Pada gambar diatas tampakbahwa Cumulative Abnormal Return (CAR) paling rendah terjadi pada portofolio dua sedangkan Cumulative Abnormal Return (CAR) tertinggi terjadi pada portofolio tujuh. Walaupun tiga portofolio baik loser maupun winner juga berfluktuasi secara tajam namun dalam observasi kali ini akan membandingkan 1 portofolio yang paling ekstrem baik negatif maupun konkret antara portofolio loser maupun portofolio winner.
3. Grafik Average Abnormal Return Portofolio 2 representasi winner dan Portofolio 7 representasi loser (model Model Disesuaikan Rata-rata).
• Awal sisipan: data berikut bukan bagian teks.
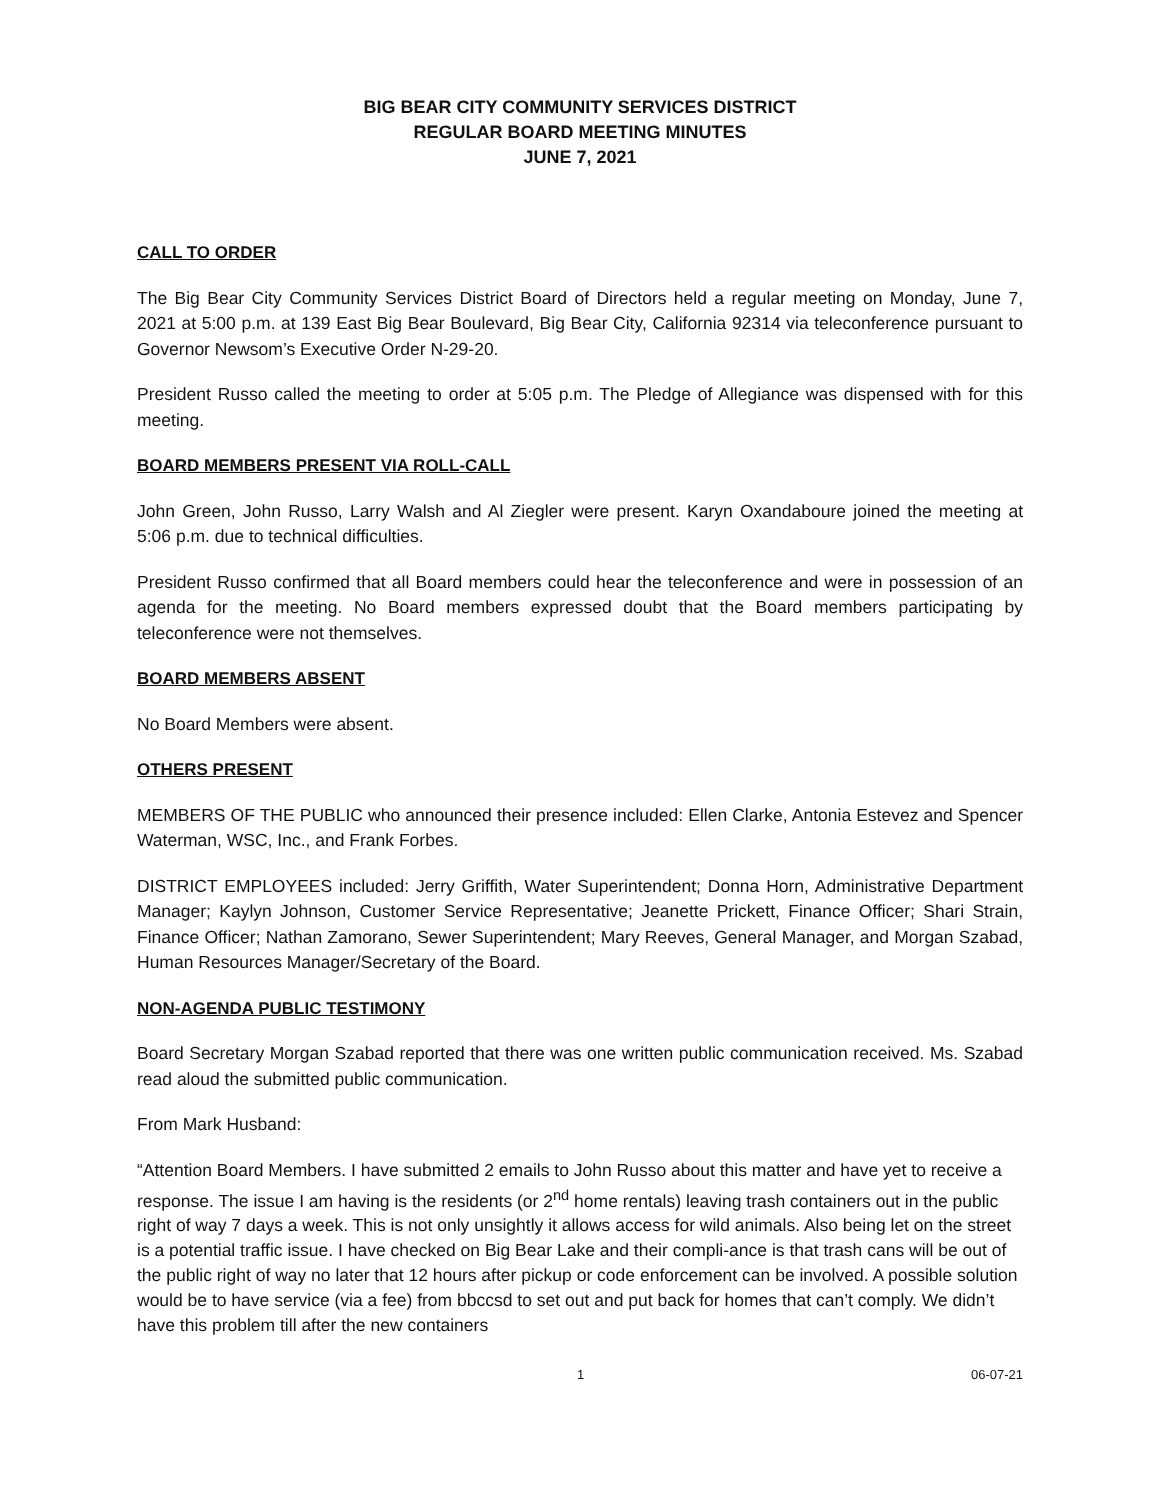BIG BEAR CITY COMMUNITY SERVICES DISTRICT
REGULAR BOARD MEETING MINUTES
JUNE 7, 2021
CALL TO ORDER
The Big Bear City Community Services District Board of Directors held a regular meeting on Monday, June 7, 2021 at 5:00 p.m. at 139 East Big Bear Boulevard, Big Bear City, California 92314 via teleconference pursuant to Governor Newsom’s Executive Order N-29-20.
President Russo called the meeting to order at 5:05 p.m. The Pledge of Allegiance was dispensed with for this meeting.
BOARD MEMBERS PRESENT VIA ROLL-CALL
John Green, John Russo, Larry Walsh and Al Ziegler were present. Karyn Oxandaboure joined the meeting at 5:06 p.m. due to technical difficulties.
President Russo confirmed that all Board members could hear the teleconference and were in possession of an agenda for the meeting. No Board members expressed doubt that the Board members participating by teleconference were not themselves.
BOARD MEMBERS ABSENT
No Board Members were absent.
OTHERS PRESENT
MEMBERS OF THE PUBLIC who announced their presence included: Ellen Clarke, Antonia Estevez and Spencer Waterman, WSC, Inc., and Frank Forbes.
DISTRICT EMPLOYEES included: Jerry Griffith, Water Superintendent; Donna Horn, Administrative Department Manager; Kaylyn Johnson, Customer Service Representative; Jeanette Prickett, Finance Officer; Shari Strain, Finance Officer; Nathan Zamorano, Sewer Superintendent; Mary Reeves, General Manager, and Morgan Szabad, Human Resources Manager/Secretary of the Board.
NON-AGENDA PUBLIC TESTIMONY
Board Secretary Morgan Szabad reported that there was one written public communication received. Ms. Szabad read aloud the submitted public communication.
From Mark Husband:
“Attention Board Members. I have submitted 2 emails to John Russo about this matter and have yet to receive a response. The issue I am having is the residents (or 2<sup>nd</sup> home rentals) leaving trash containers out in the public right of way 7 days a week. This is not only unsightly it allows access for wild animals. Also being let on the street is a potential traffic issue. I have checked on Big Bear Lake and their compli-ance is that trash cans will be out of the public right of way no later that 12 hours after pickup or code enforcement can be involved. A possible solution would be to have service (via a fee) from bbccsd to set out and put back for homes that can’t comply. We didn’t have this problem till after the new containers
1 06-07-21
Pada gambar secara khusus cuma ditujukan untuk portofolio dua dan portofolio tujuh, dengan argumentasi portofolio dua dan portofolio tujuh yakni portofolio yang paling ekstim memiliki abnormal return negatif dan positif, dengan tujuan supaya menggambarkan lebih terperinci antara portofolio winner dan portofolio loser. 
Grafik tersebut memperlihatkan bahwa portofolio dua relatif stabil cuma bergerak disekitar angka nol, sebaliknya pada portofolio tujuh terjadi fluktuasi konkret yang tajam disekitar tanggal 30 Mei 2005 terlihat pada tanggal tersebut portofolio tujuh memenangkan portofolio dua pada angka 1.301 dan -0.008, pada tahun 2006 hingga 2007 kedua portofolio relatif stabil.
4. Uji Beda yang dilaksanakan untuk mengenali tingkat signifikansi masing-masing Average Abnormal Return portofolio winner maupun loser (model Model Disesuaikan Rata-rata).
Dari tabel hasil pengujian hipotesis untuk perbedaan signifikansi average abnormal return antara saham loser dan saham dengan winner memberikan bahwa seluruh saham golongan loser memiliki mean sebesar 0.00359 dan saham kelompok winner mempunyai mean sebesar -0.00337. Dalam tabel 4.2 Untuk nilai t hitung sebesar -7.991 dan t tabel sebesar 1.960, dan tingkat signifikansi sebesar 0.000 lebih kecil dari 0.050. Berarti bahwa Ha yang diajukan diterima ialah terdapat perbedaan yang signifikan antara average aneh return seluruh saham loser dan average asing return seluruh saham winner. 
Hasil penghitungan dengan menggunakan Market Adjusted Model 
Inti dari Model Disesuaikan Pasar atau Market Adjusted Model adalah bahwa angka expected return ialah sama dengan return pasar. Angka return pasar direpresentasikan dari composite index atau Indeks Harga Saham Gabungan.
Hasilnya sebagai berikut :
1. Grafik Average Abnormal Return Portofolio Winner dan Portofolio Loser (versi Model Disesuaikan Pasar).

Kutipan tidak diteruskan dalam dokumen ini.